A conservation law $u_t + \phi(u)_x = 0$ is considered.
For a flux $\phi(u)$ satisfying $\phi'' (u) > 0$, show that the entropy condition in the form: $u(x + a, t) − u(x, t) \leq \frac{aE}{t}$, for some $E > 0$ and all $x, t, a > 0$, implies the inequality, $\phi'(u^- ) > \gamma'(t) > \phi'(u^+ )$, where $u^-$ and $u^+$ are the values of $u$ behind and in front of the shock respectively, and $\gamma'(t)$ is the shock speed.
So we have $u(x+a,t)-u(x,t)=(\phi')^{-1}(\frac{x+a}{t})-(\phi')^{-1}(\frac{x}{t})$. I don't know how to proceed. Any help would be appreciated.

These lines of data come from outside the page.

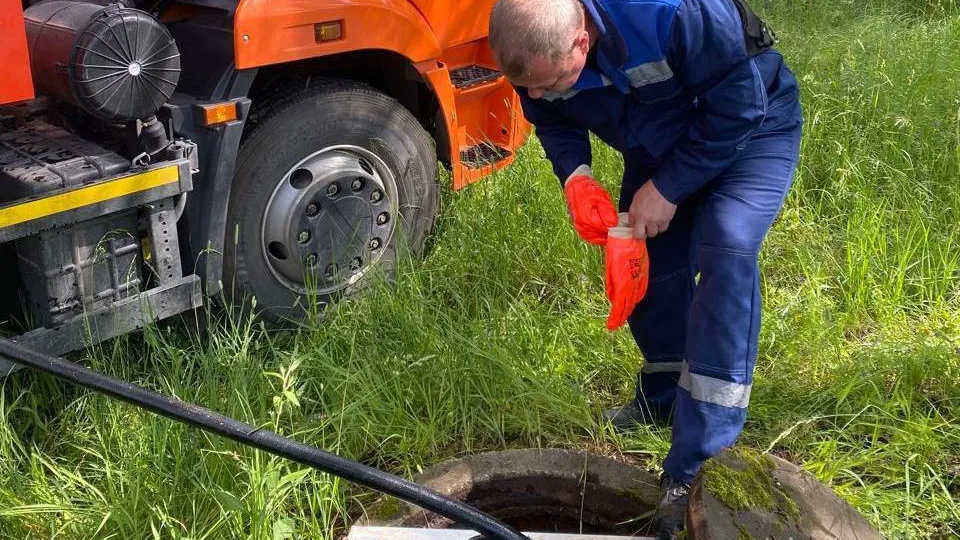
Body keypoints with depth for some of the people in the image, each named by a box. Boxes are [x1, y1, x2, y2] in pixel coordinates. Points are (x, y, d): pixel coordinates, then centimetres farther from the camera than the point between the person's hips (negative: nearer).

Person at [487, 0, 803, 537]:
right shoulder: (536, 48, -21)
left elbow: (740, 103, -30)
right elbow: (552, 119, -1)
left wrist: (669, 188, -25)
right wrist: (575, 174, -21)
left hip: (751, 126, -6)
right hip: (659, 145, 7)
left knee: (725, 249, -27)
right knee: (645, 266, 6)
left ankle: (698, 471, -25)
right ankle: (662, 398, 36)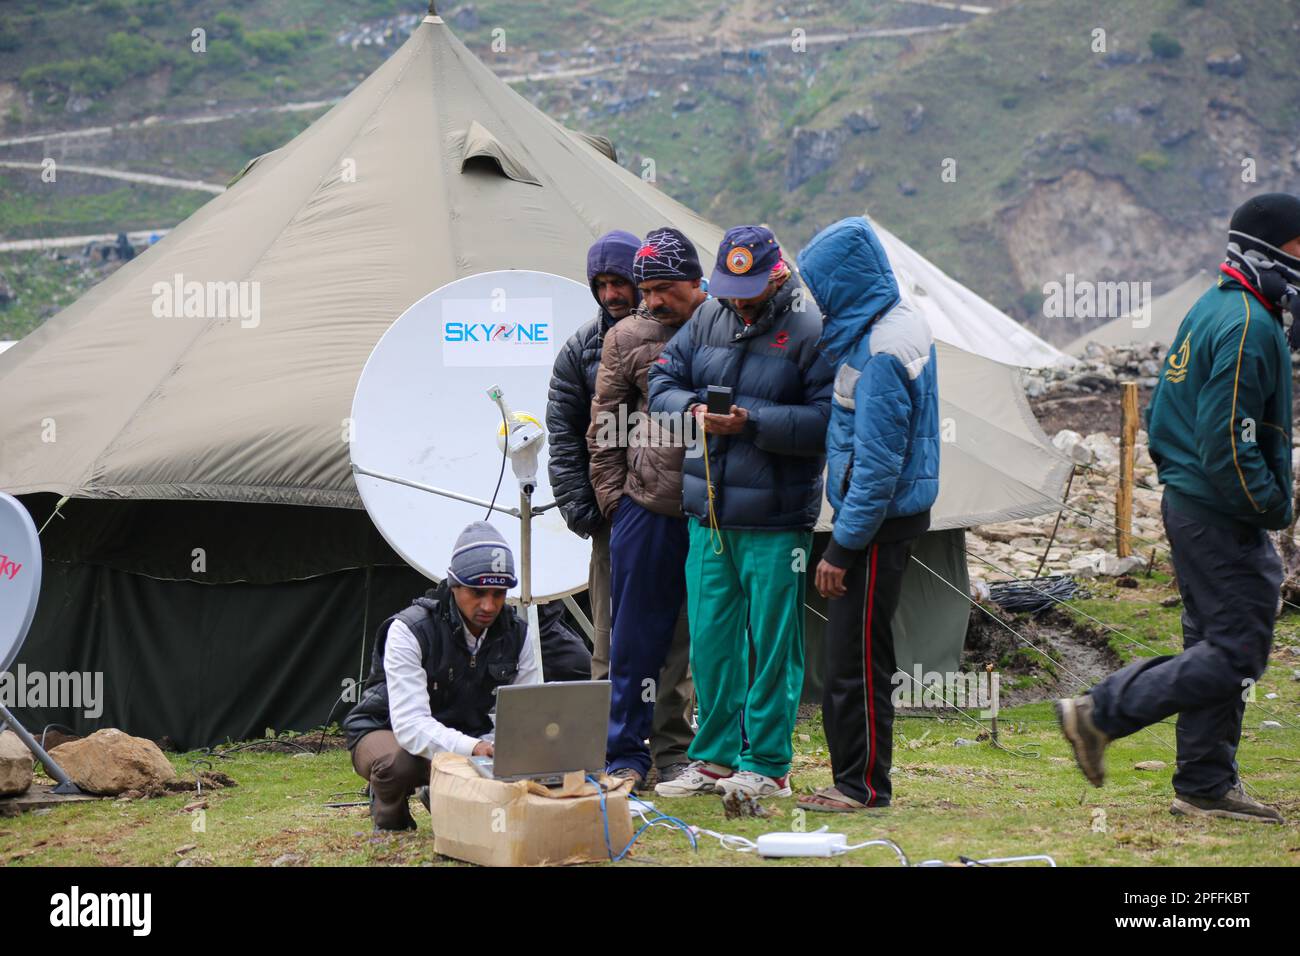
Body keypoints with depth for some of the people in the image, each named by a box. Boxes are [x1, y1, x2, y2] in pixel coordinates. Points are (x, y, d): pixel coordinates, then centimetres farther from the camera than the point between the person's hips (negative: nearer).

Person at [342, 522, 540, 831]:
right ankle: (387, 806, -1)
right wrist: (471, 749, -55)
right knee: (397, 764, -41)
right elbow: (410, 723, -37)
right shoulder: (410, 630, -28)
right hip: (387, 731, -4)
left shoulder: (515, 633, -11)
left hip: (463, 733, 4)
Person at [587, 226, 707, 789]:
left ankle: (678, 749, 16)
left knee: (704, 636, 6)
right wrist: (613, 500, 4)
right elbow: (604, 430, 10)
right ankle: (626, 754, 10)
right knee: (637, 637, 3)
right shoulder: (627, 339, 6)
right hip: (646, 506, 0)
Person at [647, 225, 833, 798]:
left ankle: (766, 764, 10)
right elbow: (662, 380, 13)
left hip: (775, 519, -6)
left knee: (771, 642, 1)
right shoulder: (709, 318, 9)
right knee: (711, 637, 11)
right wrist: (690, 407, -8)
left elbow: (825, 422, -14)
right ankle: (715, 758, 22)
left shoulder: (809, 330, -9)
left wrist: (752, 423, -21)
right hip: (707, 513, 6)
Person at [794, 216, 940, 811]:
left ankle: (864, 785, 4)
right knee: (852, 651, 14)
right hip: (890, 511, 10)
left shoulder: (881, 350, -21)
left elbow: (878, 463, -23)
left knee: (856, 655, -3)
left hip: (881, 518, -10)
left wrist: (842, 547, -19)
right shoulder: (899, 322, 10)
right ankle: (856, 777, 19)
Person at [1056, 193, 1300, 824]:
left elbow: (1163, 415, 21)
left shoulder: (1211, 311, 15)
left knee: (1214, 643, 14)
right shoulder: (1248, 326, -18)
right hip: (1221, 517, -11)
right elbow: (1228, 442, -24)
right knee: (1235, 654, -9)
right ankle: (1101, 713, -6)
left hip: (1188, 502, 11)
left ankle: (1205, 787, 18)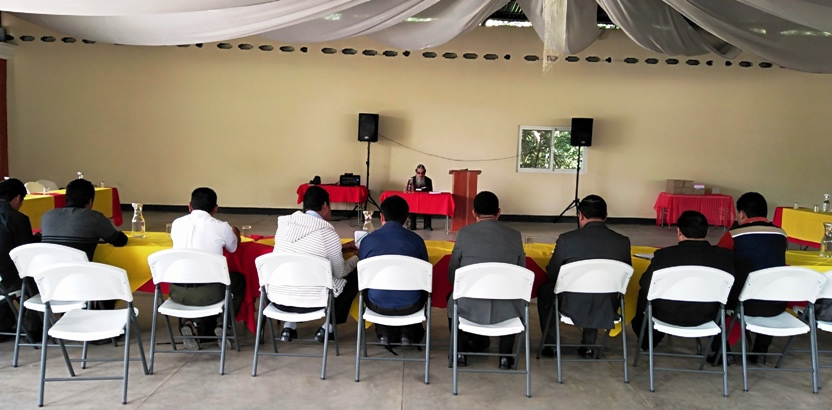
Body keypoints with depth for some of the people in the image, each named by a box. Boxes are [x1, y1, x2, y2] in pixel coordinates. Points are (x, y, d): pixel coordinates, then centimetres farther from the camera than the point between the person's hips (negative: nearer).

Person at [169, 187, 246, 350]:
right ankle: (222, 323, 14)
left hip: (177, 292, 3)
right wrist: (234, 232, 44)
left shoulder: (177, 224, 7)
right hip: (208, 292, -3)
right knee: (239, 279, 26)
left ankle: (192, 323, 12)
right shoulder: (221, 227, -2)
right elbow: (234, 247, 20)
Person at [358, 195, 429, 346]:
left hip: (378, 305, 0)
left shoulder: (368, 240, -4)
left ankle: (385, 333, 29)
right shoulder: (416, 240, -3)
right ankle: (408, 333, 27)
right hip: (410, 305, 0)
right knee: (423, 289, 34)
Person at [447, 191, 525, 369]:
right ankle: (505, 355, 29)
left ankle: (460, 352, 33)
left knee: (453, 299, 34)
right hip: (505, 312, 1)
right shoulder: (514, 236, 0)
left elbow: (451, 276, 3)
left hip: (469, 308, -1)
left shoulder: (464, 233, -5)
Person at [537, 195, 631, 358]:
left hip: (573, 308, -3)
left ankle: (549, 345, 34)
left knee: (544, 290, 29)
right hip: (607, 311, 3)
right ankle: (588, 345, 37)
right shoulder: (622, 242, -8)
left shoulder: (566, 239, -16)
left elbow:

Let us consider that $u$ has a single discontinuity with jump $u^+-u^-$ at $x=\gamma(t)$. Since $u$ is nonsmooth, we go back to the integral definition of the conservation law $$ \frac{\text d}{\text d t} \int_{x_1}^{x_2} u\,\text d x = \phi (u|_{x=x_1})- \phi (u|_{x=x_2}) . $$ If $x_1<\gamma(t)<x_2$, the identity $$ \frac{\text d}{\text d t} \int_{x_1}^{x_2} u\,\text d x = \int_{x_1}^{\gamma(t)} u_t\,\text d x + \int_{\gamma(t)}^{x_2} u_t\,\text d x + \gamma'(t)\left(u^--u^+\right) $$ and the conservation law over $[x_1, \gamma (t)]$, $[\gamma (t), x_2]$ yield the Rankine-Hugoniot condition. Now, using the strict convexity (since $\phi'' > 0$) of the flux $\phi$ over $[\min\lbrace u^-, u^+\rbrace, \max\lbrace u^-, u^+\rbrace]$, we have the inequalities $$ \phi' (\min\lbrace u^-, u^+\rbrace) < \overbrace{\frac{\phi (u^+) - \phi (u^-)}{u^+-u^-}}^{\gamma'(t)} < \phi' (\max\lbrace u^-, u^+\rbrace) . $$ Taking the limit $\epsilon\to 0^+$ in the entropy condition $$ u|_{x=\gamma (t)+\epsilon} - u|_{x=\gamma (t)-\epsilon} \leq \frac {E\epsilon}{t} $$ imposes $u^+ < u^-$. Hence, the Lax entropy condition is obtained: $$ \phi' (u^-) > {\gamma'(t)} > \phi' (u^+) . $$